This page provides access to a variety of Unicode fonts for transliteration and normalisation, as well as for cuneiform script.
Fonts are only referenced here if they are both free and include the full set of Unicode characters needed for Assyriological transliterations as listed on the Unicode for Cuneiform Transliteration page. All Oracc fonts are released under the terms of the SIL Open Font License [http://scripts.sil.org/OFL/].
If you need additional characters please let the Oracc steering committee know.
For daily work the best fonts to try are Ungkam Basic and DejaVu. Ungkam has two forms, the Basic and the Book Basic, with the Basic being better for on-screen use and the Book Basic being better for print. DejaVu is useful to have as well, because it has sans-serif and monospaced fonts.
Ungkam may be the first calque from Latin into Sumerian; the fonts are modified as permitted from Victor Gaultney's beautiful "Gentium" typefaces [http://scripts.sil.org/gentium_download/].
This is a version of the Gentium Basic and Gentium Book Basic families in which all fonts have been extended to meet the requirements above.
This is a version of the original, full Gentium font extended to meet the requirements above and named Ungkam. Version 1.2 is now available.
The extended version of Bitstream Vera, named Lynn, has been discontinued. Instead we strongly recommend the excellent ongoing work to extend Vera under the name DejaVu Fonts [http://dejavu-fonts.org/].
An extended version of the FreeFont project's 2009-01-04 release. Minimally tested.
An experimental font based on Ralph Levien's Inconsolata [http://www.levien.com/type/myfonts/inconsolata.html], available in monospaced version only and intended for limited on-screen use. The font includes some superscript characters in the Private Use Area to support aligning text matrices on-screen even when they include determinatives. This font is distributed only in TrueType format.
A font based on original MetaFont/Type1 fonts by Karel Píška [http://www-hep2.fzu.cz/~piska/cuneiform.html] with Neo-Assyrian sign-forms.
A font based on Cuneiform Composite whose forms are closer to those found in Old Babylonian monumental and literary texts.

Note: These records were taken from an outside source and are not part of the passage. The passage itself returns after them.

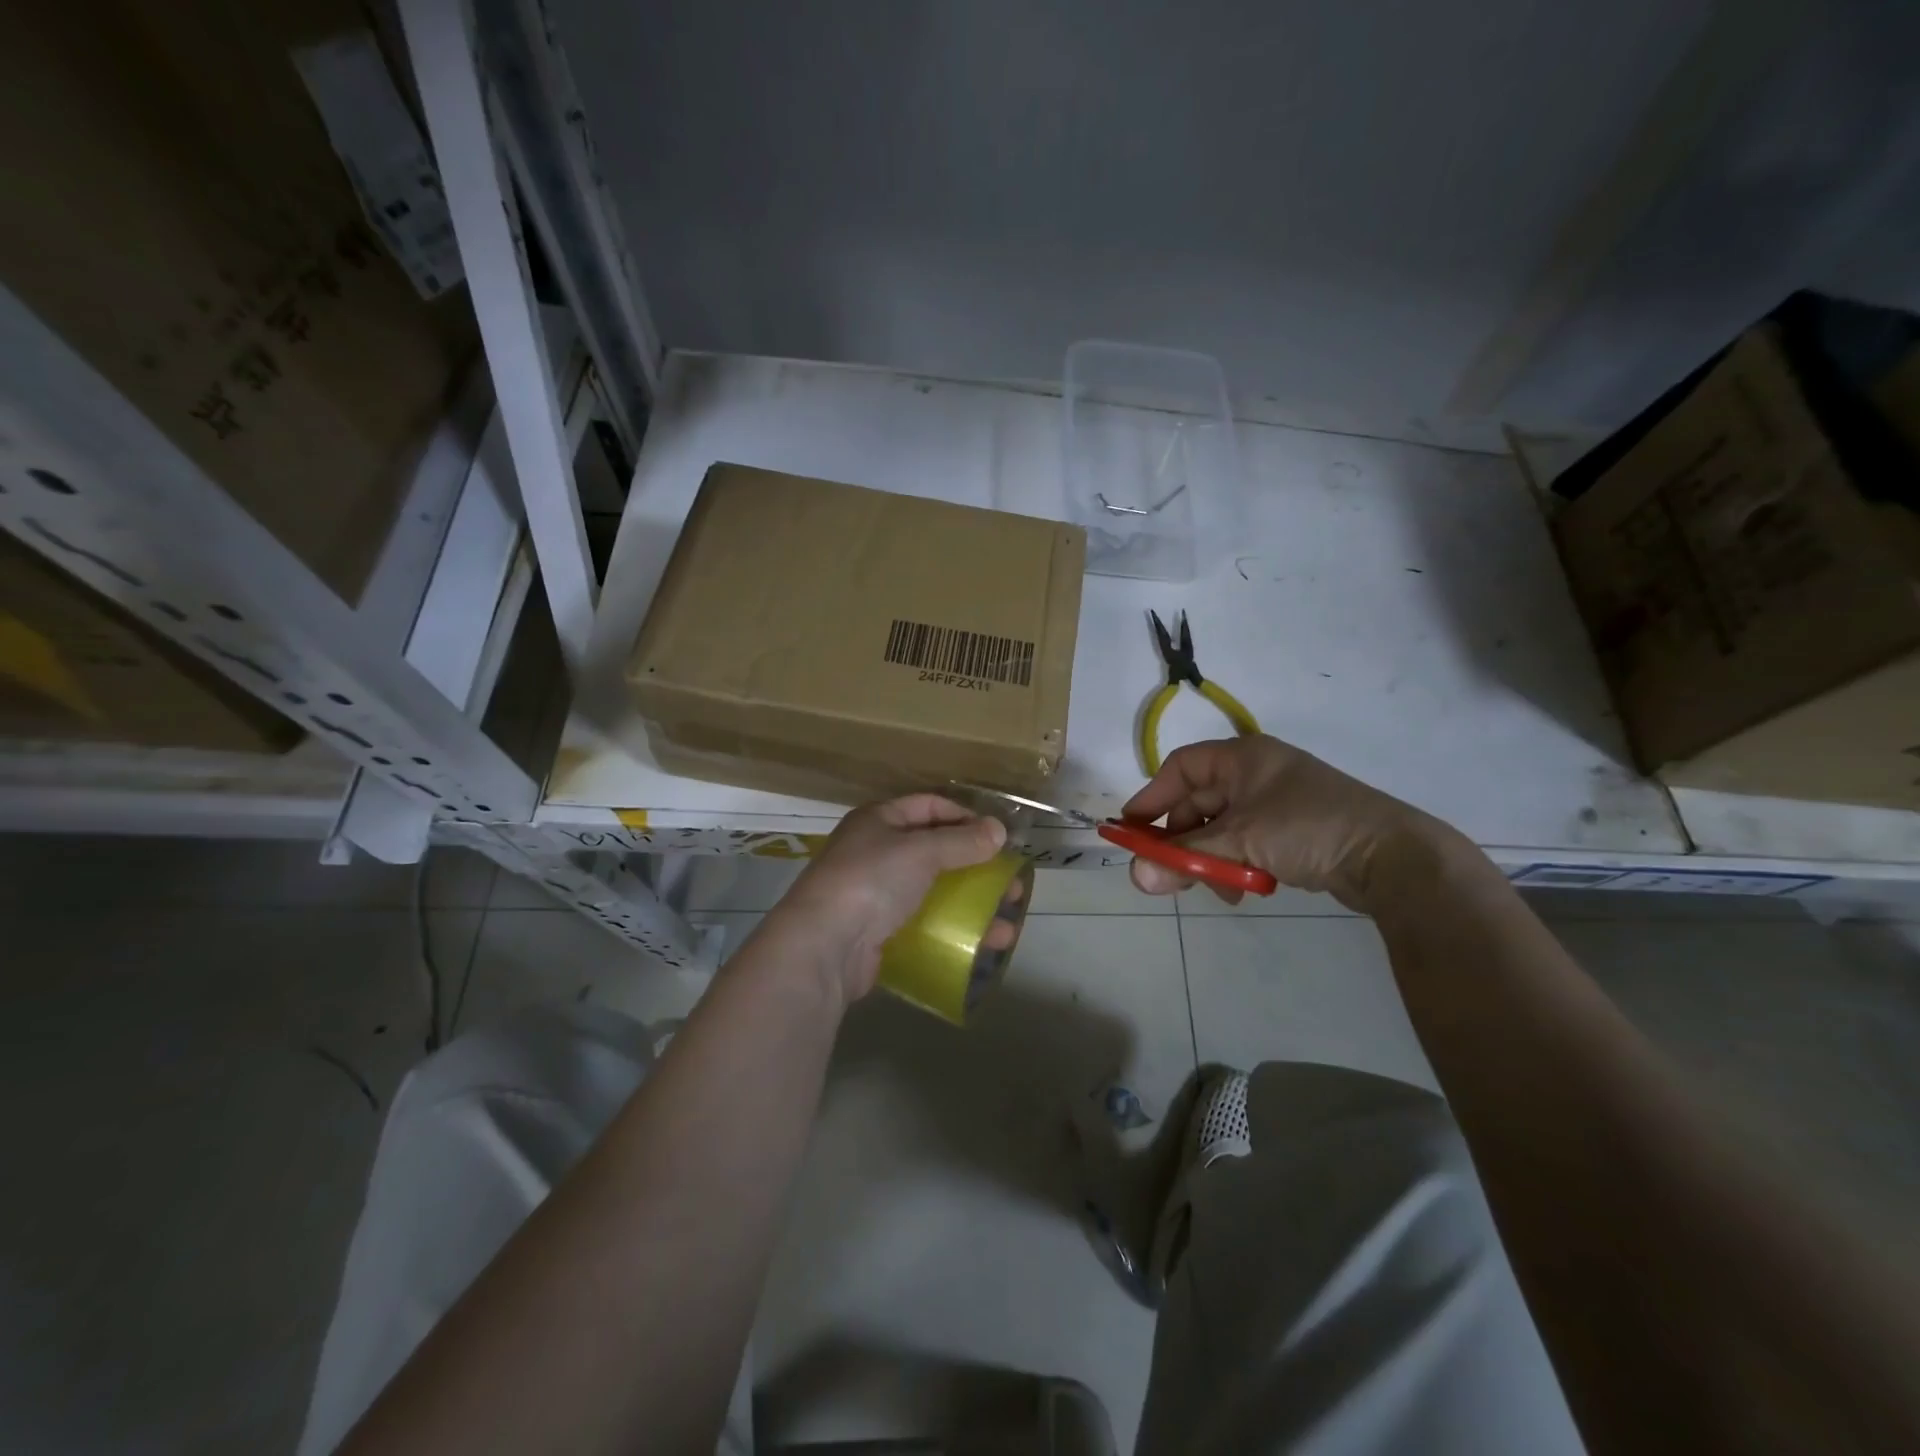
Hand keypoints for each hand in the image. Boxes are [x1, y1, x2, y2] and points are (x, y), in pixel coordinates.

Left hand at [767, 794, 1009, 1002]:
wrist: (824, 946)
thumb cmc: (872, 881)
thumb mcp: (920, 851)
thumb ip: (962, 841)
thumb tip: (999, 830)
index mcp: (879, 820)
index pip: (929, 806)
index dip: (965, 816)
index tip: (998, 837)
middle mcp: (876, 852)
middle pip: (935, 851)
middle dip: (976, 867)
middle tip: (1010, 884)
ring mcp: (876, 894)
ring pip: (934, 892)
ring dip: (972, 906)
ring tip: (1006, 926)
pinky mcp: (880, 932)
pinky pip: (925, 924)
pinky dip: (953, 930)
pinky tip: (981, 945)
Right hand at [1123, 735, 1457, 913]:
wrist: (1393, 857)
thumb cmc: (1308, 828)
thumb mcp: (1239, 841)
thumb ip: (1184, 857)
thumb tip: (1135, 877)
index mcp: (1243, 757)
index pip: (1180, 768)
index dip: (1151, 798)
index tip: (1130, 831)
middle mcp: (1257, 773)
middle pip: (1198, 801)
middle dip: (1181, 839)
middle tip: (1165, 872)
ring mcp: (1276, 802)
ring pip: (1221, 828)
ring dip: (1208, 858)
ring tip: (1213, 888)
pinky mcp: (1292, 831)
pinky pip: (1245, 843)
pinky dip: (1235, 865)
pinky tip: (1241, 891)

This is the official font of the book, soon to be a major movie. It was created and is maintained by Steve Tinney. Alphabetician and font designer Michael Everson of Evertype [http://www.evertype.com/] corrected many glyph problems.
This is a composite font which is based on Ur III forms but which ranges from Fara to Neo-Assyrian in its outliers. The reason for this is that it was designed to cover all of the cuneiform defined in Unicode version 5.0. For PDFs of the Unicode 5.0 code pages see the Unicode web site [http://www.unicode.org/charts/].
It is anticipated that subsequent development of CuneiformComposite will improve the relative sizes of signs and fix any remaining glyph errors.
CuneiformComposite is released under the terms of the SIL Open Font License [http://scripts.sil.org/OFL/].
After you install the font, you can test-drive it by viewing the following pages:
Unicode Cuneiform Table page 1
Unicode Cuneiform Table page 2
Unicode Cuneiform Table page 3
Unicode Cuneiform Table page 4
Unicode Cuneiform Table page 5
Aegean is a free font created by George Douros which supports Old Persian, Ugaritic, and other scripts relevant to ancient Near Eastern research. You can download a locally cached copy of the distribution here, or go to its home page here [http://users.teilar.gr/~g1951d/].
First download the ZIP file containing the font from the
[Download here]
link (you may need to control-click to save it
rather than open it in your browser window) and unzip the font.
System-specific font-installation procedures vary—additional installation hints for systems not covered below are welcome.
If you are using Windows XP, you will benefit from enabling ClearType (which is enabled by default on Vista). Instructions for doing this are available from this MS page [http://support.microsoft.com/kb/306527/].
As of 10.6/Snow Leopard the .dfont
format is no longer used; be
sure to use the normal TrueType (.ttf) files.